Além desses aspectos, o índice de leitura cresce em função de escolaridade e de renda. Houve um aumento espantoso de pessoas com nível universitário na população brasileira. Em 2000, de acordo com o Censo do IBGE, tínhamos 10 milhões de pessoas com o ensino superior concluído. Em 2006, eram mais de 15 milhões, um aumento de 50% em seis anos. Ou seja, temos outras mães que poderão funcionar como esse agente multiplicador da leitura. Em relação aos professores, um dado interessante nos foi passado pela secretária municipal do Rio de Janeiro, Cláudia Costin, que fez uma pesquisa junto aos docentes para entender o seu hábito de leitura. A informação a que se chegou é a de que 60% dos professores da rede municipal não têm o hábito de leitura. Como conseguir formar o interesse da leitura no aluno sem que se tenha esse hábito? Em decorrência disso, foi montado um programa de incentivo à leitura, com a constituição de uma biblioteca para o professor por meio da distribuição de alguns títulos. A secretaria montou uma lista de 10 títulos de autores nacionais e estrangeiros e os professores votaram. A secretaria comprou os quatro mais votados e distribuiu no mês de julho.

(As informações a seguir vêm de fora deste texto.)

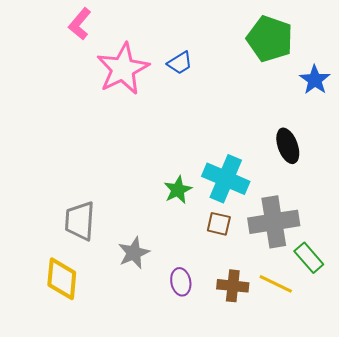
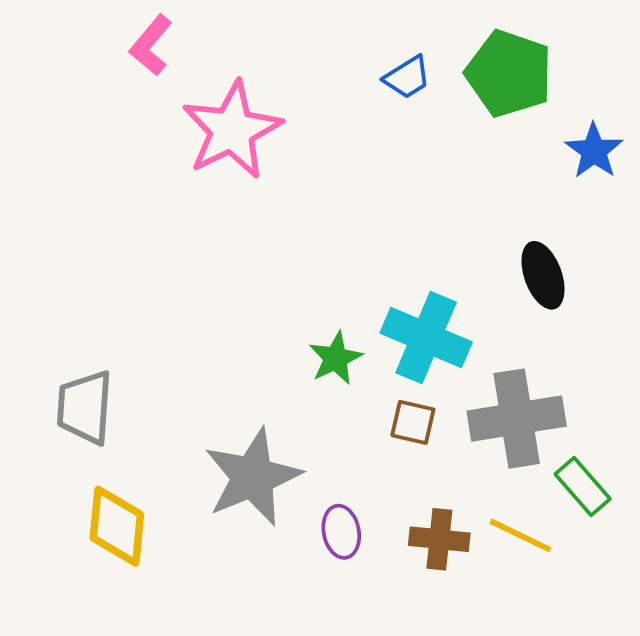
blue trapezoid: (180, 63) -> (407, 77), moved
gray trapezoid: (80, 221) -> (85, 407), moved
gray star: (134, 253) -> (253, 477), size x1.6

O Brasil tem uma rede de bibliotecas bastante precária e poucos bibliotecários, sobretudo nas escolas. O que fazer para mudar esse quadro?
O que vemos naqueles filmes americanos, em que a biblioteca é sempre o local bonito e agradável que serve de ponto de encontro para os alunos, não existe no Brasil. Aqui, é a pior sala, a mais escura, ou o lugar em que o aluno vai cumprir um castigo, destino do professor cansado ou desmotivado. É difícil reverter isso. A compra de acervos pelo MEC é um avanço. Mas, apesar de crescer, o Programa Nacional de Bibliotecas Escolares fica à mercê de cada governo, não se sabe se vai continuar. Sobre a questão da montagem e organização de acervo, o projeto Sala de Leitura, que a Record patrocina, traz um manual que ensina uma maneira de organizar que talvez não seja a melhor ou mais perfeita, mas é exequível. Há uma outra linha, que é levar o acervo para dentro da sala de aula, torná-lo disponível para que o aluno possa ter acesso a ele, levar para casa a qualquer momento, sem preocupação de controle.
Isso dá resultado?
Na última reunião do CCL foram relatadas duas experiências interessantes. Numa escola, colocaram uma estante móvel na entrada da escola, no local em que as mães esperavam os filhos, sem nenhum controle. Em muitos casos relatados no PNBE, os livros ficam trancados por medo de que sejam roubados ou estragados, e isso afasta o leitor. Nesse caso, as mães também estão pegando os livros. A segunda experiência foi a de deixar a sala de leitura ou biblioteca da escola aberta, mesmo nos dias e horários em que não há um profissional disponível. Há estados e municípios em que, por carência de recursos humanos, se retira o professor que deveria estar na biblioteca, deslocando-o para a sala de aula, e com isso a biblioteca fica fechada. Na primeira experiência, as pessoas que levaram os livros os trouxeram de volta. Até o pipoqueiro da escola pegou livros. Ou seja, a escola tem um poder irradiador.